Meet Marketing Professor Natalie Mitchell
Incoming Assistant Professor Natalie Mitchell comes to Merrimack from Tulane University where she taught graduate and undergraduate Marketing courses. She graduated from the University of Florida in 2004 with a B.S. in Public Relations and received an M.S. in Integrated Marketing Communications from Florida International University in 2009. She spent several years working in communications, merchandising, media planning and event planning, and then went on to earn a Ph.D. in Advertising and Marketing from the University of Texas in 2014. Her dissertation focused on the impact of luxury brand mentions on consumer culture.
You spent several years working at Macy’s. How does that experience inform your teaching?
During my time at Macy’s, I worked as a merchandiser for Men’s Underwear and basics, and as an assistant media planner. Those two roles prepared me for bigger responsibility when, as the southeast regional special events manager, I was responsible for planning events from Atlanta to Memphis to Charlotte – focusing on shoes, fragrances and handbags. My job involved planning an event theme, creating activities, hiring talent, securing vendors, managing legal contracts, initiating sales incentives, merchandising, and developing advertising. The events included fashion shows, cooking demonstrations, celebrity public appearances (50 Cent, Patti LaBelle, Robin Thicke, Queen Latifah, Chef Emille, Carla Hall, among others), and more.
I integrate these experiences into my classes on Events Marketing, Retailing, and Business to Business Marketing. Students are tasked with developing a special event, determining how to maximize merchandise buys, negotiating retail space in a store, creating sales incentives, and developing partnerships with non-profits to add more value to events. Students learn that there is a tremendous amount of work, quick thinking, and responsibility involved with this business.
What have you observed in your studies of the impact of marketing communications on consumer culture, such as luxury brands and reality TV?

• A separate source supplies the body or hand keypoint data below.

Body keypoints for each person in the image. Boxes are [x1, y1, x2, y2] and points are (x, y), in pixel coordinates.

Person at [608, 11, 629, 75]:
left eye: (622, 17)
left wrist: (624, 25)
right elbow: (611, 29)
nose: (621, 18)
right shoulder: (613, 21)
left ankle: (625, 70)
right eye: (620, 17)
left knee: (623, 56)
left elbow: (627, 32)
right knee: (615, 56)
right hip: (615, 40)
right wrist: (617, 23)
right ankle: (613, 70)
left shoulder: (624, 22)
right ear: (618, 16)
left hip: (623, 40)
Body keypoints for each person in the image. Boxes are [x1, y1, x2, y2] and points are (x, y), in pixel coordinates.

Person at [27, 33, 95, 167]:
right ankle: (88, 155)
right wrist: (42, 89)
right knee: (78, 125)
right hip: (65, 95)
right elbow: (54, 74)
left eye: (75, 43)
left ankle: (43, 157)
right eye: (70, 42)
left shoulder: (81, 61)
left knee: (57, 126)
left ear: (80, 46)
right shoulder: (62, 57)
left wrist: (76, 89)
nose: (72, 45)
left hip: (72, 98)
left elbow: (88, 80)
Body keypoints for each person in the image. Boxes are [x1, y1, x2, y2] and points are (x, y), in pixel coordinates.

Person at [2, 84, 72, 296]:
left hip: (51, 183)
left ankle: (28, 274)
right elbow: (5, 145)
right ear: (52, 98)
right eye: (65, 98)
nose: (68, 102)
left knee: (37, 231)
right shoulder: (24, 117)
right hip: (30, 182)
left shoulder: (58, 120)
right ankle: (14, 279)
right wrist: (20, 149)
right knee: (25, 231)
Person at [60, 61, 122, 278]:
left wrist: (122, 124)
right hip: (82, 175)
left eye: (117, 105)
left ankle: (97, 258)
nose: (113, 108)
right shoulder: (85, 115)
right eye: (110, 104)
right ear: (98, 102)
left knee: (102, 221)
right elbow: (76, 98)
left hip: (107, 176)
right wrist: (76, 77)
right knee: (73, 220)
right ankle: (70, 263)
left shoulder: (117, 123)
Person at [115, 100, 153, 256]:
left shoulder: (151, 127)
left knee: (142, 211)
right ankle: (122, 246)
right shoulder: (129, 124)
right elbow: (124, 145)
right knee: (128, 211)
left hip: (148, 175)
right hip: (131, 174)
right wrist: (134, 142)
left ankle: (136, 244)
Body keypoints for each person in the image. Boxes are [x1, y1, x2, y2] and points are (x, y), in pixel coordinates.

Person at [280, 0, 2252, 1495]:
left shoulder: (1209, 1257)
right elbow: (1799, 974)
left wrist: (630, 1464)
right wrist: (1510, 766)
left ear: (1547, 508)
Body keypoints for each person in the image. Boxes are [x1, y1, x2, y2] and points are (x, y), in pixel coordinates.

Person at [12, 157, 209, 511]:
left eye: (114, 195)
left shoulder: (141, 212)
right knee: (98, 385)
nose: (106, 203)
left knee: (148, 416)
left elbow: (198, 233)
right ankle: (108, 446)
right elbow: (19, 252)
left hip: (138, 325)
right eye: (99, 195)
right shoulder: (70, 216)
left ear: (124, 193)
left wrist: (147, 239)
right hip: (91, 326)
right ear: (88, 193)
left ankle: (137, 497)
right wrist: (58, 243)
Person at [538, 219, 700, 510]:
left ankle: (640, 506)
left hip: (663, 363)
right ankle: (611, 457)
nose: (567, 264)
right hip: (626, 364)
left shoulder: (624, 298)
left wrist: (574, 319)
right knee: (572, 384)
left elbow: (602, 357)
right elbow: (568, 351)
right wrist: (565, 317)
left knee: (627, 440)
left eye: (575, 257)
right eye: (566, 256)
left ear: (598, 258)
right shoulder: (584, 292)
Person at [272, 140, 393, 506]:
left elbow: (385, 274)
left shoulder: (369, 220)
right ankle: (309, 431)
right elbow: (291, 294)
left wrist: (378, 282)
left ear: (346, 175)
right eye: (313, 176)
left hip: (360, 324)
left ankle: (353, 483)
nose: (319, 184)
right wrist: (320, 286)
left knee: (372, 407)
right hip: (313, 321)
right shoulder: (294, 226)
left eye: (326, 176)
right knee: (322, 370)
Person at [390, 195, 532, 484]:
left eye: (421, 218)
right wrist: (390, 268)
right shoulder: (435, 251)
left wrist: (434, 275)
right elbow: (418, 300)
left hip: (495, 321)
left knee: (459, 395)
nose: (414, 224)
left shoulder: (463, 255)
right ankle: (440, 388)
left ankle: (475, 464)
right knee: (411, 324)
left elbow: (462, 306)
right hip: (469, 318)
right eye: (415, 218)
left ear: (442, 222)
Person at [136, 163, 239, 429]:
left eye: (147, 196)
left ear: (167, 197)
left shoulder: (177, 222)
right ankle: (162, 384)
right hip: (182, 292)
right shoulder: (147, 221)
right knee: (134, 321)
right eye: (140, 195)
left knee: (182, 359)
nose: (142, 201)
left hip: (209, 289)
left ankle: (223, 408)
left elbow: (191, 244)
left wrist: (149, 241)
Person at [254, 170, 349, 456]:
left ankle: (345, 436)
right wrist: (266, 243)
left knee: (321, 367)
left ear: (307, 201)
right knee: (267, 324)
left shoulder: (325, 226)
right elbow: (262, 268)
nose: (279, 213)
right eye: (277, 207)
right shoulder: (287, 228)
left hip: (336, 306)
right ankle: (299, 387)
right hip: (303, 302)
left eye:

Historically, luxury brands were marketed to its niche consumers. With the emergence of reality TV programs showcasing desirable lifestyles, luxury brands are integrated and promoted now to mass audiences. In my research, I’ve learned that consumers, particularly marginalized consumers, are influenced by luxury brand integrations in reality TV. Considering they lack the economic means to acquire similar brands depicted in the shows, they tend to engage in consumption mimicry, but to their personal and financial detriment.
What should students expect in your classroom?
Students should expect to be challenged to think deeper. I aim to facilitate a learning environment that encourages students to critically analyze advertisements, intended messages, product use, and marketing’s impact on the environment and society. Marketing involves delivering a product or service to fulfill consumer needs, but to what extent? I challenge students to consider all stakeholders and the pros and cons to fully grasp the breadth and depth of marketing.
Students can also expect to find relevant topics. Relevance encourages increased student engagement and a positive and meaningful learning experience. Pop culture artists and musicians (Beyonce, Jay Z, Taylor Swift), leading brands (Apple, McDonald’s), new advertising trends, consumer demographic shifts, and industry professionals as guest speakers, all make for great class discussions, case study analysis, and demonstrate the logical connection between course material and real-world examples.
When you’re not teaching, doing research, or writing, what will you be doing?
Travel, live music and festivals are common pastimes of mine. As a southerner, I love college football. Go, Gators! I also enjoy watching documentaries. Mentorship and community service are very important to me. I spend time supporting underserved students with college admissions.
A surprising fun fact: I love and am pretty good at air hockey – so test me!
What attracted you to Merrimack College?
As a consumer culture researcher, my initial attraction reflects the research paradigm of a faculty member. Consumer culture is a niche research field, and I was pleased and excited to learn Merrimack was receptive to it. I felt the institution was genuinely interested in me and how I can contribute to Merrimack. The close proximity to Boston is also attractive, providing opportunities to connect with marketers and lots of leisure activities as well.